Ils s’accordent sur de nombreux points, par exemple les principes fondamentaux de la climatologie. Mais il y a aussi beaucoup de choses qu’ils ne font pas. Et c’est le point. Nous pensons qu'il est possible d'avoir des conversations informatives, même lorsque vous n'êtes pas d'accord.

C’est pourquoi, après avoir entendu un ancien gouverneur républicain, Rhiana Gunn-Wright, Demond Drummer et Zach Exley, architectes du Green New Deal penchés vers la gauche, étaient présents. Ils ont également discuté de la manière de communiquer sur la crise climatique, mais ont adopté une approche différente pour engager le peuple américain et exécuter un plan.

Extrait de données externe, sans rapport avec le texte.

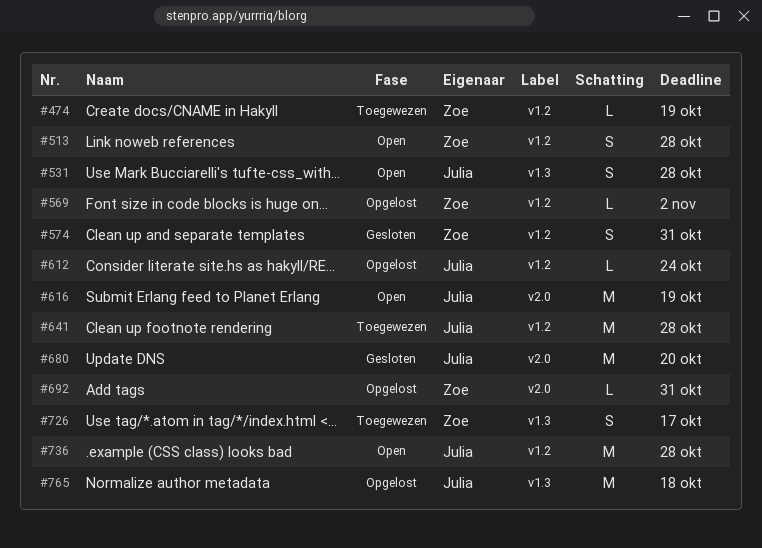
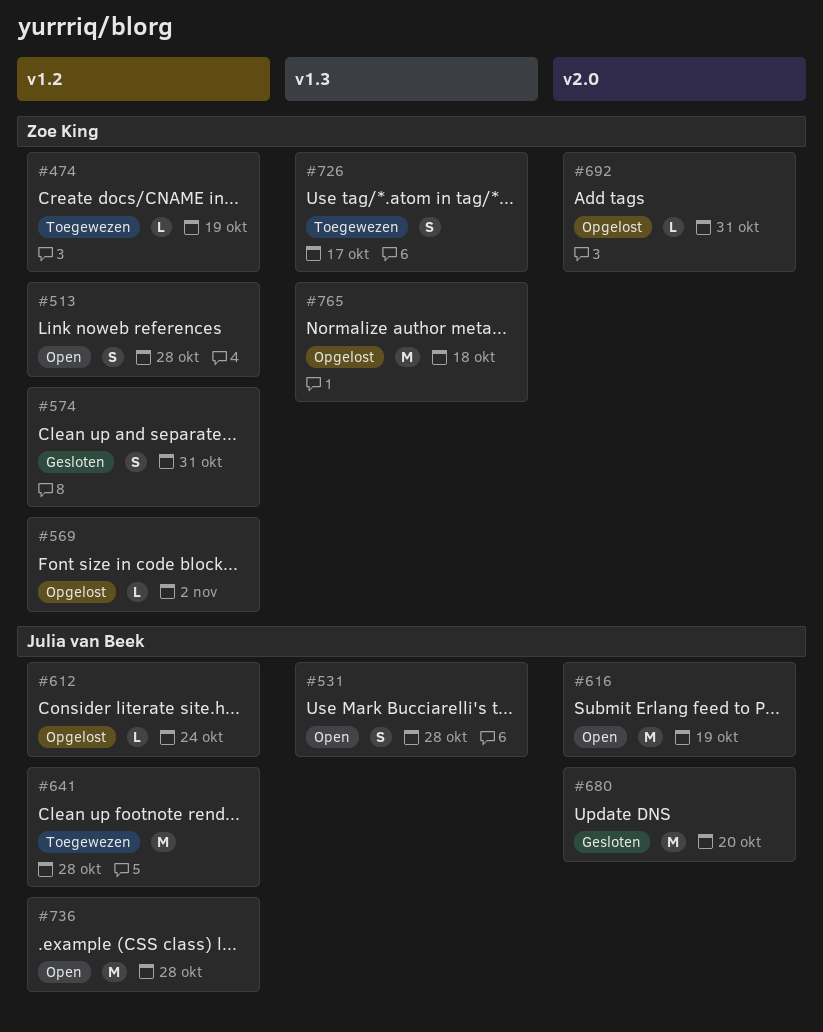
#765, owner: Julia van Beek -> Zoe King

"La Seconde Guerre mondiale, vous savez que cette menace existentielle existait outre-mer, et nous avons pu créer une capacité industrielle pour construire des avions de combat, des munitions et du matériel. Une capacité industrielle que nous n'avions pas auparavant", a déclaré Demond Drummer, directeur exécutif du Nouveau Consensus. . "C’est comme ça que notre pays évolue, non? Alors nous disons que nous pouvons agir de la même manière dans ce [Green New Deal] mouvement parce que nous avons une menace existentielle à laquelle nous sommes confrontés. Et nous pouvons faire face à cette menace de manière à reconstruire notre économie. "

La résolution Green New Deal présentée par la représentante Alexandria Ocasio-Cortez (New York) propose un ensemble de propositions radicales pour lutter contre le climat tout en réformant l’économie américaine de manière plus équitable. Les critiques – des deux côtés de l’allée politique – affirment que le plan est trop audacieux et qu’il frise la folie.

Les dirigeants de New Consensus ne le voient pas ainsi. Selon eux, le changement climatique est une menace à l'échelle d'une guerre mondiale et devrait donc être traité de la même manière.

Les républicains et certains démocrates ont repoussé ces propositions progressistes et c’est ce qui rend le dialogue sur le climat politique si précieux. Avec l'expérience de Brandon au sein d'une administration et les antécédents de Shane à Capitol Hill, nous pouvons nous plonger dans la politique aux niveaux fédéral, régional et local, ainsi que sur la campagne électorale. Le contenu ne manque pas.

Maintenant, la politique climatique américaine va-t-elle changer parce que nous avons commencé à en parler sur un podcast? Absolument pas. Et franchement, ce n’est pas notre rôle.

Le podcast n’est pas là pour résoudre des problèmes de politique générale. C’est là pour créer un forum. Il existe pour attirer l'attention sur les leaders du climat et de l'énergie que les démocrates et les républicains n'auraient peut-être pas la chance d'entendre autrement. Il cherche à lever le rideau sur la manière dont les politiques sont élaborées et le processus de réflexion mis en place par chaque partie dans sa prise de décision.

Le changement climatique ne se préoccupe certainement pas du parti politique auquel vous appartenez. Alors pourquoi ne pas avoir ces conversations? Pratiquement tout le monde sur Terre devra avoir des conversations difficiles sur le changement climatique au cours des prochaines décennies.

Nous voulions créer une plate-forme pour les avoir maintenant.

Vous pouvez écouter des extraits de l'interview de Schwarzenegger sur l'épisode 169 de GreenBiz 350.